## TEXT PROVIDED:

........

I use the blender type coffee grinder as it can chop the seeds much finer compared to a food processor. Yes, time makes the difference. Even a 24 hour time will give a decent taste to most mustard mixtures. Not really difficult, just challanging and can be done with many recipes and added ingredients. For vinegar, try some milder types like balsamic and rice wine. I would even expect that cider vinegar and a bit of sweetener would make a nice mustard with an apple tang to it. You can also add a bit of tarragon to a mustard.

Suzi
The best ingredient for homemade mustard is time…
Oh, and the ONLY wine that can stand up to anything with mustard is Speakeasy Cellars Burning Desire-- Smokin Jalapeno wine.


----------



## AlFulchino

wow, very nice...thank you..gonna have to try this out


----------



## arcticsid

Thanks Suzi, really cool!

I've cooked for years and three things I haven't but will mess with is, mustards, making my own sausage, and candy. I hate candy, love mustard, and am half polish. So two of those are in my very blood!!!!

I make a few things I'd like to share but even though I have been a member in here for a long time, we really don't talk enough about food, and we should. 

Allie will be back next week, she loves to talk about food also!

EAT, DRINK and be MERRY!! LOL

I make a mean batch of KIM CHEE, if anyone is interested.

I would have to change the above to read, "eat, drink, and be divorced!" LOL. Unless you are married to a Korean!


----------

........

## GIVEN DATA:
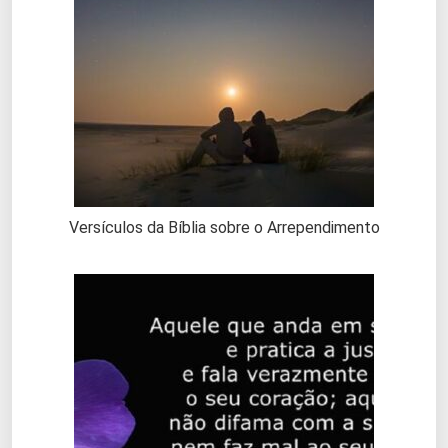
Versículos da Bíblia sobre o Arrependimento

........

## TASKS:
1 – In the mustard thread, why does the writer use a blender-type coffee grinder for the seeds?
2 – Reproduce the part of the mustard thread between "I've cooked for" and "about food also!", inclusive.
3 – Answer these questions from the mustard thread:
(a) Which two milder vinegars does it suggest trying?
(b) What three things does arcticsid say they haven't made but will try?
(c) Which wine does it call the only one that can stand up to anything with mustard?

## EXERCISE RESULTS:
1 – A blender-type coffee grinder can chop the seeds much finer than a food processor can.

2 –
I've cooked for years and three things I haven't but will mess with is, mustards, making my own sausage, and candy. I hate candy, love mustard, and am half polish. So two of those are in my very blood!!!!

I make a few things I'd like to share but even though I have been a member in here for a long time, we really don't talk enough about food, and we should. 

Allie will be back next week, she loves to talk about food also!

3 –
(a) Balsamic and rice wine vinegar.
(b) Mustards, their own sausage, and candy.
(c) Speakeasy Cellars Burning Desire-- Smokin Jalapeno wine.